SOAL -
[a] Dalam teks tentang sikap ulama terhadap hadits dhaif, tokoh zaman sekarang mana yang disebut termasuk kalangan penolak hadits dhaif?
[b] Salin tanpa perubahan bagian teks tentang sikap ulama terhadap hadits dhaif, mulai dari "1) Kalangan Yang" sampai "di hati mereka.".

TEKS SUMBER -

Sikap Ulama Terhadap Hadits Dhaif :
Sikap ulama terhadap hadits dhaif itu sangat beragam. Setidaknya ada tiga kelompok besar dengan pandangan dan hujjah mereka masing-masing.
1) Kalangan Yang Menolak Mentah-mentah Hadits Dhaif
Namun harus kita akui bahwa di sebagian kalangan, ada juga pihak-pihak yang ngotot tetap tidak mau terima kalau hadits dhaif itu masih bisa ditolelir.
Bagi mereka hadits dhaif itu sama sekali tidak akan dipakai untuk apa pun juga. Baik masalah keutamaan (fadhilah), kisah-kisah, nasehat atau peringatan. Apalagi kalau sampai masalah hukum dan aqidah. Pendeknya, tidak ada tempat buat hadits dhaif di hati mereka.
Di antara mereka terdapat nama Al-Imam Al-Bukhari, Al-Imam Muslim, Abu Bakar Al-Arabi, Yahya bin Mu’in, Ibnu Hazm dan lainnya. Di zaman sekarang ini, ada tokoh seperti Al-Albani dan para pengikutnya.

DATA MENTAH -
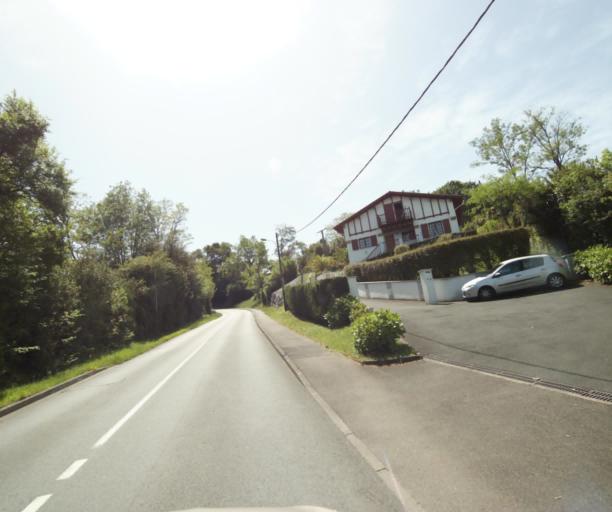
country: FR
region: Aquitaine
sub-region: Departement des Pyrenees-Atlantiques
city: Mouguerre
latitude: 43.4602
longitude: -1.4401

==

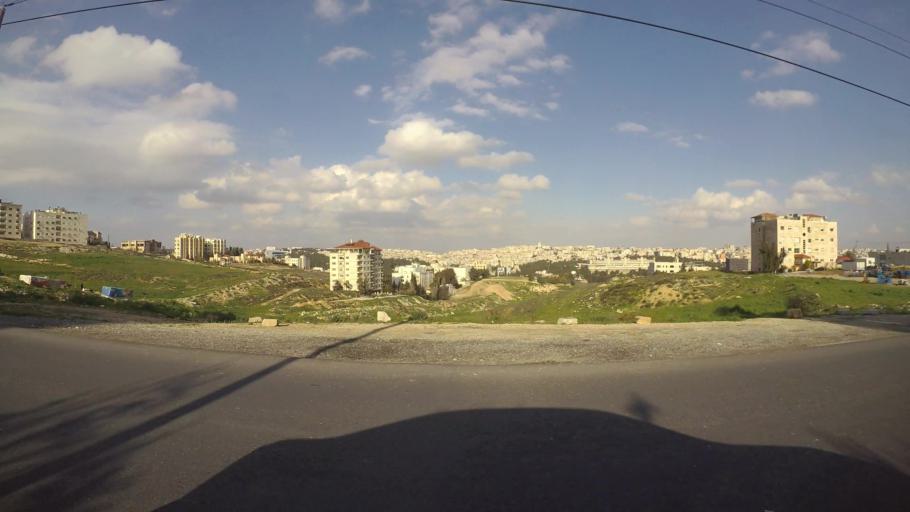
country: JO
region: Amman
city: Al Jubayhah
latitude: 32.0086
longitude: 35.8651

JAWABAN -
[a] Al-Albani dan para pengikutnya.

[b]
1) Kalangan Yang Menolak Mentah-mentah Hadits Dhaif
Namun harus kita akui bahwa di sebagian kalangan, ada juga pihak-pihak yang ngotot tetap tidak mau terima kalau hadits dhaif itu masih bisa ditolelir.
Bagi mereka hadits dhaif itu sama sekali tidak akan dipakai untuk apa pun juga. Baik masalah keutamaan (fadhilah), kisah-kisah, nasehat atau peringatan. Apalagi kalau sampai masalah hukum dan aqidah. Pendeknya, tidak ada tempat buat hadits dhaif di hati mereka.